Sunday, August 16, 2009

An Adventure of Ideas

As with most philosophy books I have read, I spend half the time feeling like I am reading another language, but every now and then reading a few passages that grab me. If the balance between the two is too much on the side of greko-mandarin, I put the book down quickly.

Nassim Taleb mentioned Karl Popper a lot in 'The Black Swan' and 'Fooled by Randomness', and the stuff he said resonated... so I got the book based on the concept which most appealed to me.

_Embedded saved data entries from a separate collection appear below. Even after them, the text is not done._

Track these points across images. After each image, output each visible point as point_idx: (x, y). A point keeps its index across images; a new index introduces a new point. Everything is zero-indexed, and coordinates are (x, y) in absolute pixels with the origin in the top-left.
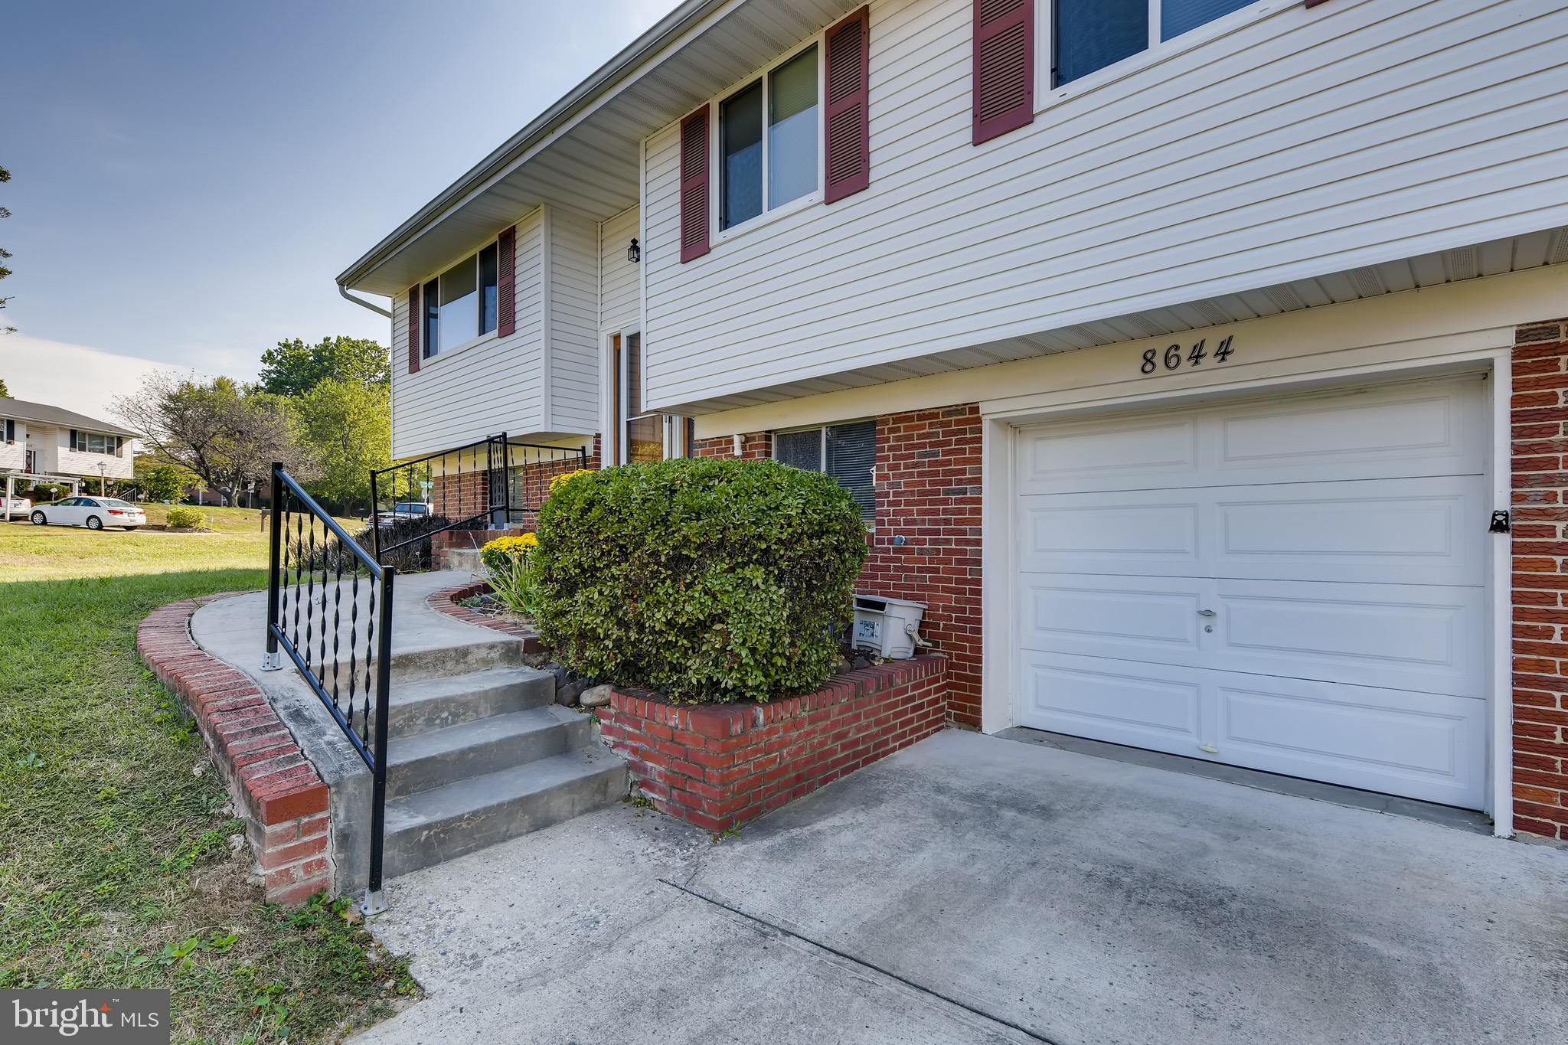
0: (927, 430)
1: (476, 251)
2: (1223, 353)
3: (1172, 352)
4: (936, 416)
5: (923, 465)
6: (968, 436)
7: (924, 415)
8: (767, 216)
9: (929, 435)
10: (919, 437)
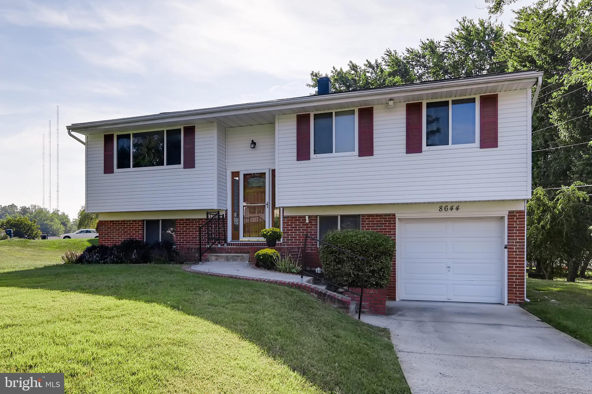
0: (379, 220)
1: (165, 129)
2: (457, 209)
3: (446, 207)
4: (382, 216)
5: (378, 229)
6: (392, 222)
7: (377, 215)
8: (334, 154)
9: (379, 221)
10: (376, 221)
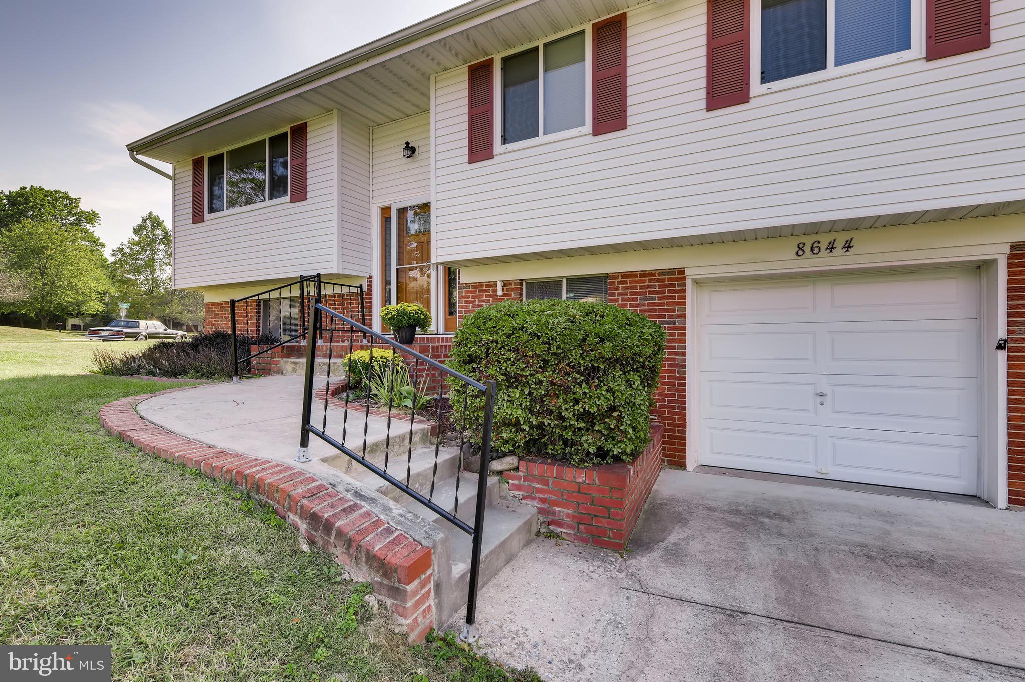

That we should have bold ideas, and then attack those ideas vigorously trying to find the holes. That you should spend your efforts on interesting problems that can be disproved. Don't sit oohing and aahing at someone who promises they can bring rain, and dances until it eventually rains. Rather, spend time on ideas that could be disproved.

I find this idea both empowering and exciting if somewhat scary. It is safer to just accept dogma. It is more comfortable. I guess it depends whether your curiosity outweighs your comfort.

Here is one of my favourite sections so far.

Because, as you said, we are not passive receptors of sense data, but active organisms. Because we react to our environment not always merely instinctively, but sometimes consciously and freely. Because we can invent myths, stories, theories; because we have a thirst for explanation, an insatiable curiosity, a wish to know. Because we not only invent stories and theories, but try them put and see whether they work and how they work. Because by a great effort, by trying hard and making many mistakes, we may sometimes, if we are lucky, succeed in hitting upon a story, an explanation, which 'saves the phenomena'; perhaps by making up a myth about 'invisibles', such atoms or gravitational forces, which explain the visible. Because knowledge is an adventure of ideas.